Maybe this is something elementary that I've just missed, but it seems
to me that when transitioning from mod_perl 1 to 2 there's no way to
get a non-zero exit code from Apache if your application has
compilation errors.

I have an application that I'm loading like this:

    PerlPostConfigRequire     /usr/local/myapp/startup.pm

And in that file I do:

    use strict;
    use warnings;

    use Apache2::ServerUtil ();

    BEGIN {
        die "Only makes sense when running under mod_perl\n" if !$ENV{MOD_PERL};

        # We don't want to run this in the first Apache startup phase or
        # we'll start up a useless instance of our application that'll
        # consume memory
        unless (Apache2::ServerUtil::restart_count() > 1) {
            print STDERR "Running in Apache initialization phase #1\n";
            return;
        }

        require lib;
        lib->import('/usr/local/myapp/lib');

        # Preload everything
        require MyApp::Preload;
        require MyApp::Apache::Handler;
    }

    1;

And even though I've inserted a "die" at line two of Handler.pm when
starting I get:

    $ date; time sudo /usr/sbin/httpd; echo $?
    Sat Oct 15 17:50:24 CEST 2011

    real    0m1.113s
    user    0m0.045s
    sys     0m0.035s
    0

At which point httpd returns zero exit code, but then proceeds to
start up my application, only later will I get this in the error log:

    [Sat Oct 15 17:50:31 2011] [error] Died at
/usr/local/myapp/lib/MyApp/Apache/Handler.pm line 2

Of course if I load the application both when restart_count() == 1 and
>1 I'll get an error, but I'll also waste a lot of memory since I'll
be keeping around a copy of the application.

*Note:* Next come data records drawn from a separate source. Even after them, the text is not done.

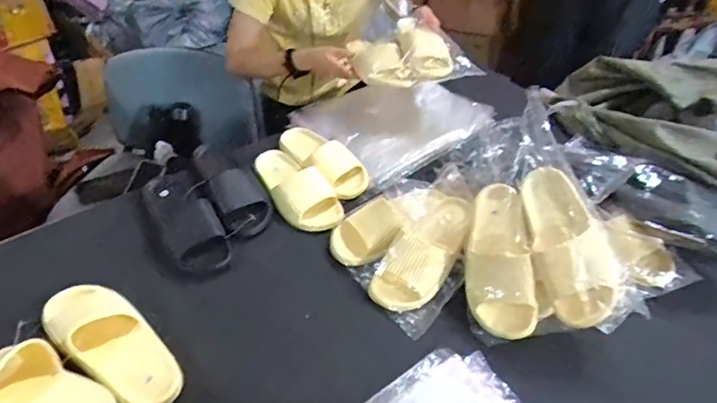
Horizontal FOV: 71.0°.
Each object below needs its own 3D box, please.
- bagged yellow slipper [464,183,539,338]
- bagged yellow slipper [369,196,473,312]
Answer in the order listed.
[{"bbox_3d":[0.228,0.087,0.807,0.102,0.072,0.248,2,71,-1],"label":"bagged yellow slipper"},{"bbox_3d":[0.121,0.085,0.857,0.102,0.065,0.242,32,72,25],"label":"bagged yellow slipper"}]

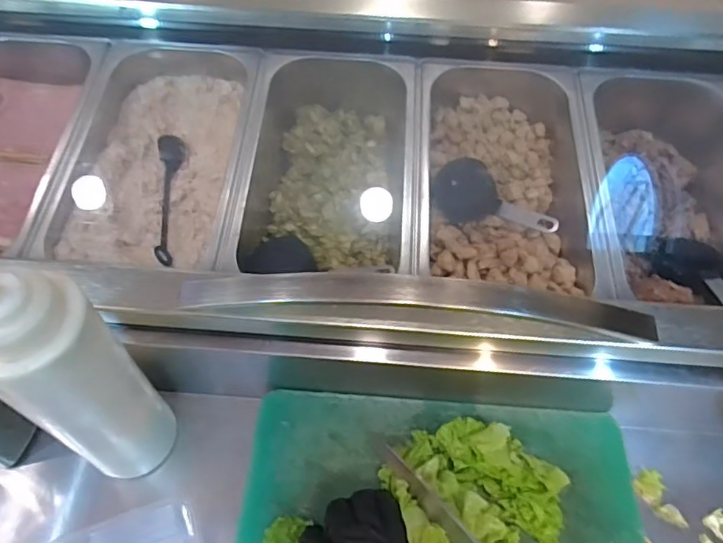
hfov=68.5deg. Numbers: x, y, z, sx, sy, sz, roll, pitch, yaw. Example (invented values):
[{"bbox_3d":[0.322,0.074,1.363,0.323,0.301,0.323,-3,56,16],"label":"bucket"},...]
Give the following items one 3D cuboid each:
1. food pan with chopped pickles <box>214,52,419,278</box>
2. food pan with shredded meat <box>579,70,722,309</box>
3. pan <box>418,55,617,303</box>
[{"bbox_3d":[-0.031,-0.113,0.569,0.174,0.097,0.305,4,55,1],"label":"food pan with chopped pickles"},{"bbox_3d":[0.321,-0.083,0.568,0.180,0.108,0.352,4,55,1],"label":"food pan with shredded meat"},{"bbox_3d":[0.145,-0.101,0.559,0.172,0.085,0.293,4,55,1],"label":"pan"}]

The reason I want to have a non-zero exit code if the application has
an error when initializing is that I have some production systems that
indicate problems if the startup fails, and while we could start up,
wait a bit, and then try if a http requests succeeds I'd rather change
how Apache operates than changing those systems if possible.

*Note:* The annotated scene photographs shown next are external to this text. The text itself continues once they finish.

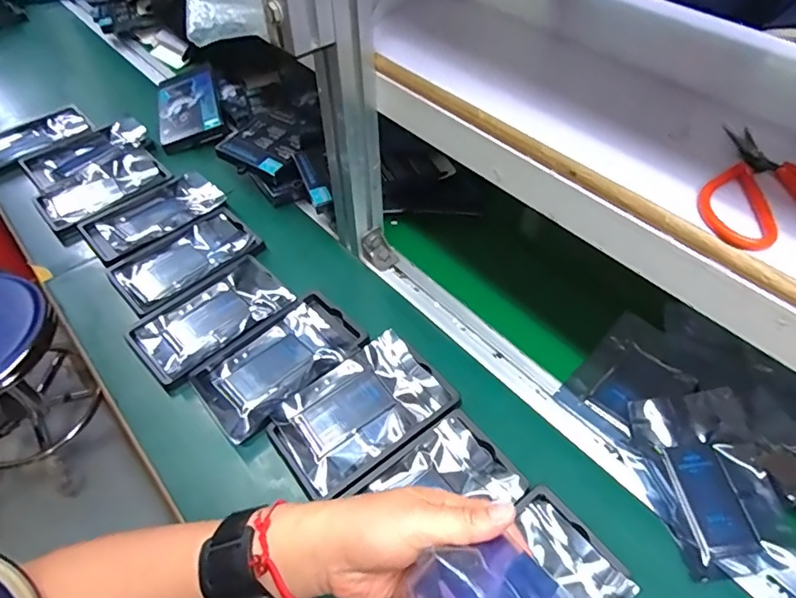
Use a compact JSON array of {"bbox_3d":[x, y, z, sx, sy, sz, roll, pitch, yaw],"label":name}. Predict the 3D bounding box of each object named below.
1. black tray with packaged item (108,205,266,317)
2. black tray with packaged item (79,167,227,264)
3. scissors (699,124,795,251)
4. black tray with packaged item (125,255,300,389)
[{"bbox_3d":[-0.249,-0.049,0.617,0.159,0.011,0.097,-35,59,-23],"label":"black tray with packaged item"},{"bbox_3d":[-0.312,-0.111,0.668,0.165,0.013,0.104,-33,58,-22],"label":"black tray with packaged item"},{"bbox_3d":[0.243,-0.075,0.338,0.098,0.009,0.116,5,50,4],"label":"scissors"},{"bbox_3d":[-0.198,0.020,0.558,0.156,0.009,0.100,-38,60,-25],"label":"black tray with packaged item"}]

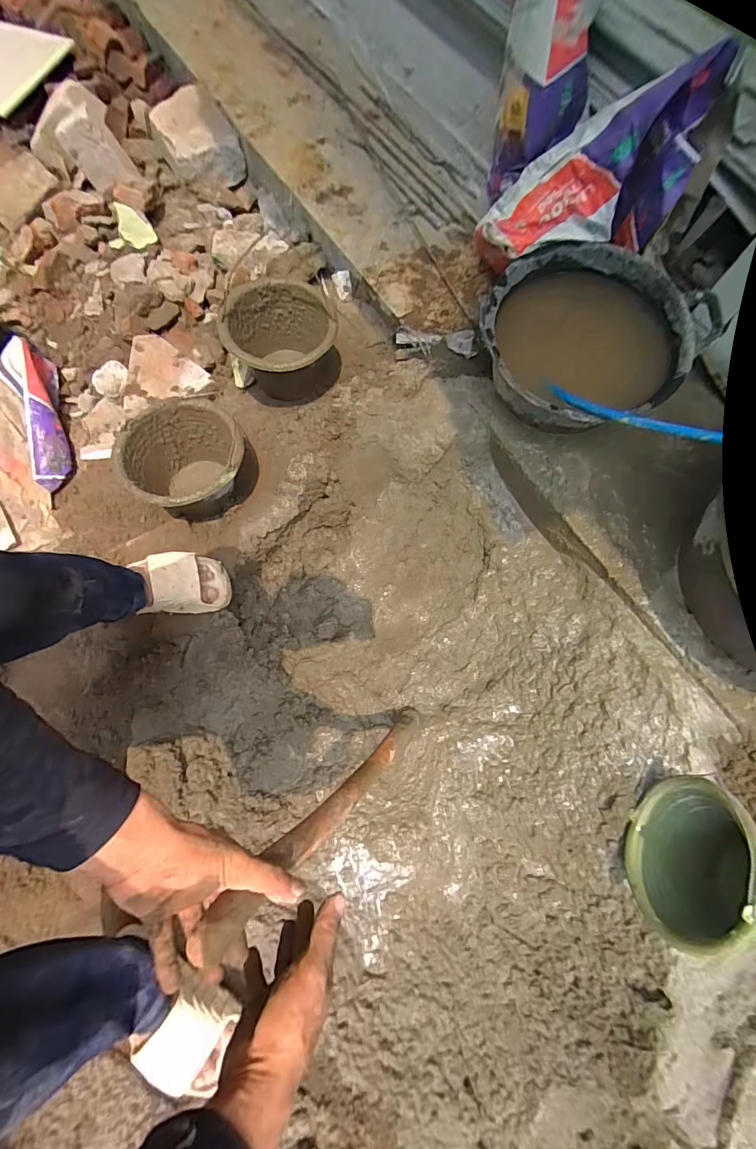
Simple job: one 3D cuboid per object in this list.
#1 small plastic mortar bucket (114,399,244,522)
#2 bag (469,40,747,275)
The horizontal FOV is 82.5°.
[{"bbox_3d":[-0.408,-0.237,0.967,0.226,0.199,0.238,0,75,0],"label":"small plastic mortar bucket"},{"bbox_3d":[0.419,-0.821,0.887,0.394,0.272,0.201,-5,75,-2],"label":"bag"}]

As far as I can tell my only options are:

 * To find some Apache config option to make the server wait until
   it's successfully loaded mod_perl in restart_count() > 1. This
   option has thus far evaded be and it might not exist at all.

 * Wrap Apache in an init script that forks, and then either polls
   http:// or does an strace() and waits for sign of successfully
   forked children.

 * Change the startup.pm to have something like:

        unless (Apache2::ServerUtil::restart_count() > 1) {
            print STDERR "Running in Apache initialization phase #1\n";
            system $^X => qw(MyApp::Apache::Handler -e1) and die $!;
            return;
        }

   Which would slow down our startup, but wouldn't take up a
   unnecessary amount of memory by keeping a the restart_count() ==
   1's processes require()'d modules around.